- **PROBLEM STATEMENT**:
In the entries that follow, copy exactly each line from the first through the line with "VHD) e quindi fare clic su **Avanti**.".

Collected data
☆ ☆ ☆ ☆
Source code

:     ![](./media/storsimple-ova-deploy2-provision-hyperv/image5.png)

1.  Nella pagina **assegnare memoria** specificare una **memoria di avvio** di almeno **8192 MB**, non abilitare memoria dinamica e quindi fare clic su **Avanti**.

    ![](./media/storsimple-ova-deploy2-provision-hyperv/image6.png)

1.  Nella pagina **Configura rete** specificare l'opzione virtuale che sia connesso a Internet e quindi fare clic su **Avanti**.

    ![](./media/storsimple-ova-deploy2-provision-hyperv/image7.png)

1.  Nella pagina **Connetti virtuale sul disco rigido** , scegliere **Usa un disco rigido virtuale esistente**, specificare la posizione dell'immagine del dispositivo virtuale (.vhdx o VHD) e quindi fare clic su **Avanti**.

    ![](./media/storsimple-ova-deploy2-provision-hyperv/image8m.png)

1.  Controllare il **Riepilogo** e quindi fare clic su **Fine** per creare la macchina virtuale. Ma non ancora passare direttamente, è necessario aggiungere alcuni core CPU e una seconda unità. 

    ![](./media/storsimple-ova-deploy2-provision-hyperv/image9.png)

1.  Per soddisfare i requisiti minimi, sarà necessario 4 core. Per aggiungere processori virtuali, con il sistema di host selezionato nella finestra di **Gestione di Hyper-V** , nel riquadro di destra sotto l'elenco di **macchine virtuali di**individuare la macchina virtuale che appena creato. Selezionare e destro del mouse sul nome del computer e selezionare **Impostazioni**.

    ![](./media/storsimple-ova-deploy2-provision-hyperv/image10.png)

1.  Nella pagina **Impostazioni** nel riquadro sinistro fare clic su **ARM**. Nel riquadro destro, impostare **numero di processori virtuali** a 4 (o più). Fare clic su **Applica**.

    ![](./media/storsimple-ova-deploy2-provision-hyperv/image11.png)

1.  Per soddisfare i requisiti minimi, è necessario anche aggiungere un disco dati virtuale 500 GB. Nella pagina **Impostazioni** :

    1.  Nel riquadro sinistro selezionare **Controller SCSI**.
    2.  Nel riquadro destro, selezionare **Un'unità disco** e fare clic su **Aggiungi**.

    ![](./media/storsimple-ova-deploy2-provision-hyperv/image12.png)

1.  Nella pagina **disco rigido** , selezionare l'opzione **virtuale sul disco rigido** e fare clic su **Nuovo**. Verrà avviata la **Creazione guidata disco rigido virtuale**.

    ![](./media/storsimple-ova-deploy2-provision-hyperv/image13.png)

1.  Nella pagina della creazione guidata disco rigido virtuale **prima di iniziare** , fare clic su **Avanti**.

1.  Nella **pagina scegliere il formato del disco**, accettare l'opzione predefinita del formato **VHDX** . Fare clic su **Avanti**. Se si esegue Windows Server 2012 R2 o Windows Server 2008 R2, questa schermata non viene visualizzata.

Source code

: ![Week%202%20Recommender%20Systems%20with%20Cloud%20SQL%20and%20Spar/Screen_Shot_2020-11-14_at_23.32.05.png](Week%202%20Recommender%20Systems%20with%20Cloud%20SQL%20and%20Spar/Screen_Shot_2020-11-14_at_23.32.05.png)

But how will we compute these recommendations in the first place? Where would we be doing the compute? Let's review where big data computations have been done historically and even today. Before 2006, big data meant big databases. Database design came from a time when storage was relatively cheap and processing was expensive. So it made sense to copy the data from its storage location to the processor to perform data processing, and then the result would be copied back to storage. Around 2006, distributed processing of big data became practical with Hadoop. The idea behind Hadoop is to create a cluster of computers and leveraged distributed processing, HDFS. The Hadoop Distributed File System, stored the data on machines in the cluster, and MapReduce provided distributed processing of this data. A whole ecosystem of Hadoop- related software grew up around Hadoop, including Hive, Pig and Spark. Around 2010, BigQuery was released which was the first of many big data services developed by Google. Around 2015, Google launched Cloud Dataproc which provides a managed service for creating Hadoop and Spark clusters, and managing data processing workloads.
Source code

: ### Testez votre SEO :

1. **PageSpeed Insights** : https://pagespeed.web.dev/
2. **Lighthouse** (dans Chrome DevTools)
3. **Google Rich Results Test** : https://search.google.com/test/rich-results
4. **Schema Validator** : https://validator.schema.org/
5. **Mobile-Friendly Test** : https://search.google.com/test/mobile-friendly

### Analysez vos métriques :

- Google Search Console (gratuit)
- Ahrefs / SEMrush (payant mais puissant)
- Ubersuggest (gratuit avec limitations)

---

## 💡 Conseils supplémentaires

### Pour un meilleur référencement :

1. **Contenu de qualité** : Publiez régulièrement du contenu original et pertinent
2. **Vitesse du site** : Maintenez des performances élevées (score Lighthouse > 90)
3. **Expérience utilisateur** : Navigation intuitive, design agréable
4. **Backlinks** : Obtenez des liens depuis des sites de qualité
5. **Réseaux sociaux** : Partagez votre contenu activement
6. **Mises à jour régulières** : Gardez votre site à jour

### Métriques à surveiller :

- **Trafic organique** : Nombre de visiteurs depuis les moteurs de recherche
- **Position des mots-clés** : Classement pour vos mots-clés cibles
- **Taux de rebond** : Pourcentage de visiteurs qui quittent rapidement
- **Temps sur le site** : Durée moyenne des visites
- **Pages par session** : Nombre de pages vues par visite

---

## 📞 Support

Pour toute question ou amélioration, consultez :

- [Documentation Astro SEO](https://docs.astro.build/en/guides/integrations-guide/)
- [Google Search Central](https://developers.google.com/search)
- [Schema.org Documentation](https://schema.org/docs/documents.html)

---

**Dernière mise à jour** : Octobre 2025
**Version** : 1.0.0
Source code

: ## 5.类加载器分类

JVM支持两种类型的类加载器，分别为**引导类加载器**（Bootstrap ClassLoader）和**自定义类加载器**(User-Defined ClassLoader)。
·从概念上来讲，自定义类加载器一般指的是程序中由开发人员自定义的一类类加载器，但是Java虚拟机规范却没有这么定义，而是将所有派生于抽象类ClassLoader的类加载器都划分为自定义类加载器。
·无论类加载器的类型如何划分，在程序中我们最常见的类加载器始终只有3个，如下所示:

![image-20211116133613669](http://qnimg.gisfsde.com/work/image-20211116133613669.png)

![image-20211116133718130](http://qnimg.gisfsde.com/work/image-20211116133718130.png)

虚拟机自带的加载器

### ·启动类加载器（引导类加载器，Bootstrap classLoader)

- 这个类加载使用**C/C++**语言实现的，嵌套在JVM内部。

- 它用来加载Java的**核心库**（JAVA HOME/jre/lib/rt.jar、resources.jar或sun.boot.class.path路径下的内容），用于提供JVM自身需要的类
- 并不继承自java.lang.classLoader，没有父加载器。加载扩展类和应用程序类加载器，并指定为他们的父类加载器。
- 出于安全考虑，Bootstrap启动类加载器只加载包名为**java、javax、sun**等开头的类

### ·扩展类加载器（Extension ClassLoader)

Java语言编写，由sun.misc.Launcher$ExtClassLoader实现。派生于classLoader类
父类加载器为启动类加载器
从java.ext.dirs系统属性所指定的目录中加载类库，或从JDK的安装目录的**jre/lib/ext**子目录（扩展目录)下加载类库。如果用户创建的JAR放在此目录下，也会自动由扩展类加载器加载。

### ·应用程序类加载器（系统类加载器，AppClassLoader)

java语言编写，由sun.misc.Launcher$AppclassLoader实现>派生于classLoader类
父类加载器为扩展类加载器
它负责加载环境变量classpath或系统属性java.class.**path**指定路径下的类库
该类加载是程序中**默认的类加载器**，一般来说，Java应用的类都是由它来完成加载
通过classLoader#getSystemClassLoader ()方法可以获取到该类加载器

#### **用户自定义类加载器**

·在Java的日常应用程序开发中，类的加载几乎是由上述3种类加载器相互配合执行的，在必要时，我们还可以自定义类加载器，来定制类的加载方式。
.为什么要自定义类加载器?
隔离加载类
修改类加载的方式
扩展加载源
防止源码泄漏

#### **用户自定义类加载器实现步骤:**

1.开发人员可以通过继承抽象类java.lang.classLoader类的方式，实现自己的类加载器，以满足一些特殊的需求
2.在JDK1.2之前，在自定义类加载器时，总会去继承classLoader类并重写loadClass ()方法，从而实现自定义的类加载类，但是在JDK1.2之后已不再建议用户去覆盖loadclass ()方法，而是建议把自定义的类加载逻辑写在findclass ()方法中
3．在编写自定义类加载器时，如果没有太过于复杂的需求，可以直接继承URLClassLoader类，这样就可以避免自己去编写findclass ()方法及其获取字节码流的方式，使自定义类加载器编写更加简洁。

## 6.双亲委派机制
☆ ☆ ☆ ☆
- **EXERCISE RESULT**:
Source code

:     ![](./media/storsimple-ova-deploy2-provision-hyperv/image5.png)

1.  Nella pagina **assegnare memoria** specificare una **memoria di avvio** di almeno **8192 MB**, non abilitare memoria dinamica e quindi fare clic su **Avanti**.

    ![](./media/storsimple-ova-deploy2-provision-hyperv/image6.png)

1.  Nella pagina **Configura rete** specificare l'opzione virtuale che sia connesso a Internet e quindi fare clic su **Avanti**.

    ![](./media/storsimple-ova-deploy2-provision-hyperv/image7.png)

1.  Nella pagina **Connetti virtuale sul disco rigido** , scegliere **Usa un disco rigido virtuale esistente**, specificare la posizione dell'immagine del dispositivo virtuale (.vhdx o VHD) e quindi fare clic su **Avanti**.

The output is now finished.